The present disclosure relates to nitride semiconductor devices, and more particularly to nitride semiconductor devices which can be used as power devices in power supply circuits etc.
Nitride semiconductors represented by gallium nitride (GaN) are wide gap semiconductors. For example, GaN has a bandgap of 3.4 eV at room temperature. Aluminum nitride (AlN) has a bandgap of 6.2 eV at room temperature. Also, nitride semiconductors have high breakdown field strength and high saturated drift velocity of electrons, as compared to compound semiconductors such as gallium arsenide (GaAs) etc., or silicon (Si) semiconductors, etc. In a heterostructure (AlGaN/GaN heterostructure) of aluminum gallium nitride (AlGaN) and GaN, charges are generated at a heterointerface due to spontaneous polarization and piezoelectric polarization. A sheet carrier concentration of 1×1013 cm−2 or more is obtained even when AlGaN and GaN are undoped. A diode and a hetero-junction field effect transistor (HFET) having high current density can be provided by utilizing two-dimensional electron gas (2DEG) generated at the heterointerface. Therefore, power devices etc. made of nitride semiconductor which is advantageous in increasing output power and a breakdown voltage are now being actively researched and developed.
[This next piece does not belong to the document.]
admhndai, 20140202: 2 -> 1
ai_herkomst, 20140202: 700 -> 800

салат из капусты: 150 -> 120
A Schottky diode is one type of diode used as a power device. A Schottky diode having an AlGaN/GaN heterostructure operates with a large current and low resistance, since two-dimensional electron gas generated at the interface between an undoped AlGaN layer and an undoped GaN layer is used as a channel. In general, a Schottky diode has excellent switching characteristics and a low forward threshold voltage as advantages. A disadvantage is, however, that a reverse leakage current is large.
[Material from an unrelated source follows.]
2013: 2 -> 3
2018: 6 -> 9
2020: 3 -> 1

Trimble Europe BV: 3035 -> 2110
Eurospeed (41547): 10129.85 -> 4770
In order to reduce a reverse leakage current of a Schottky diode, a method, in which two types of metal are used for an anode electrode, and the metal with a higher Schottky barrier is formed to cover the metal with a lower Schottky barrier, is suggested. (See, for example, Japanese Patent Publication No. 2005-317843). When a forward-direction voltage is applied to the diode, a current flows to the metal with the lower Schottky barrier, and a low threshold voltage can be thus maintained. On the other hand, when a reverse-direction voltage is applied to turn the diode off, the metal with the higher Schottky barrier reduces the reverse leakage current.
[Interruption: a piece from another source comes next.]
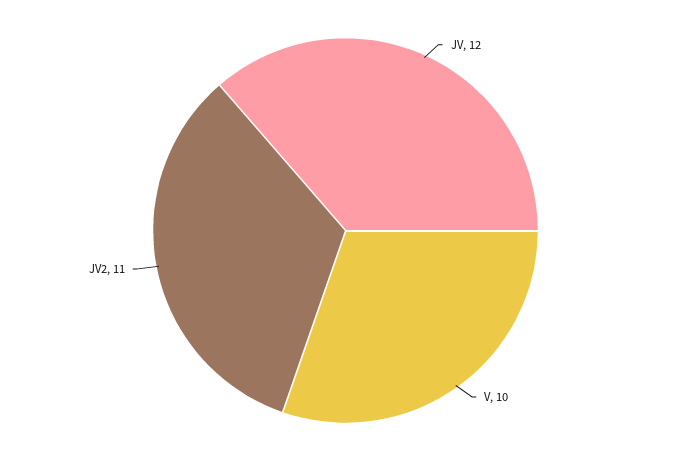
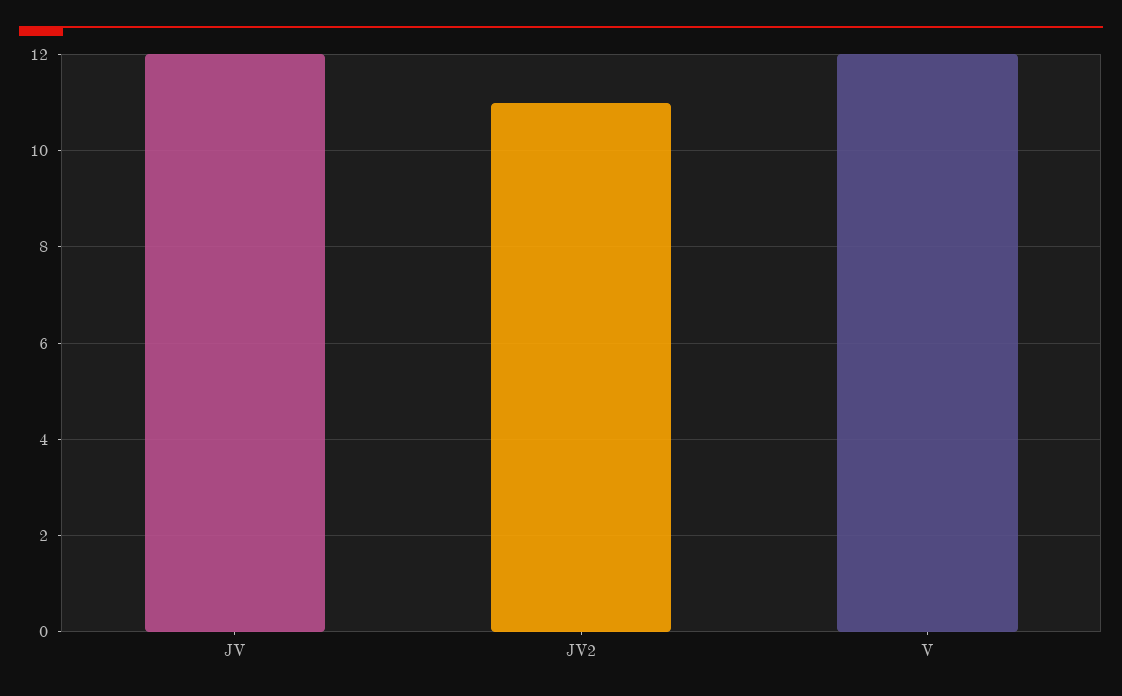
V: 10 -> 12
A passivation film is usually formed on a surface of a device as a surface protection film. The formation of the passivation film provides the advantages of reducing formation of a surface state and reducing the phenomenon called “current collapse” of reduction in a forward current. Since it has also the function of protecting the device from impurities, the passivation film needs to be formed in view of improving reliability of the device.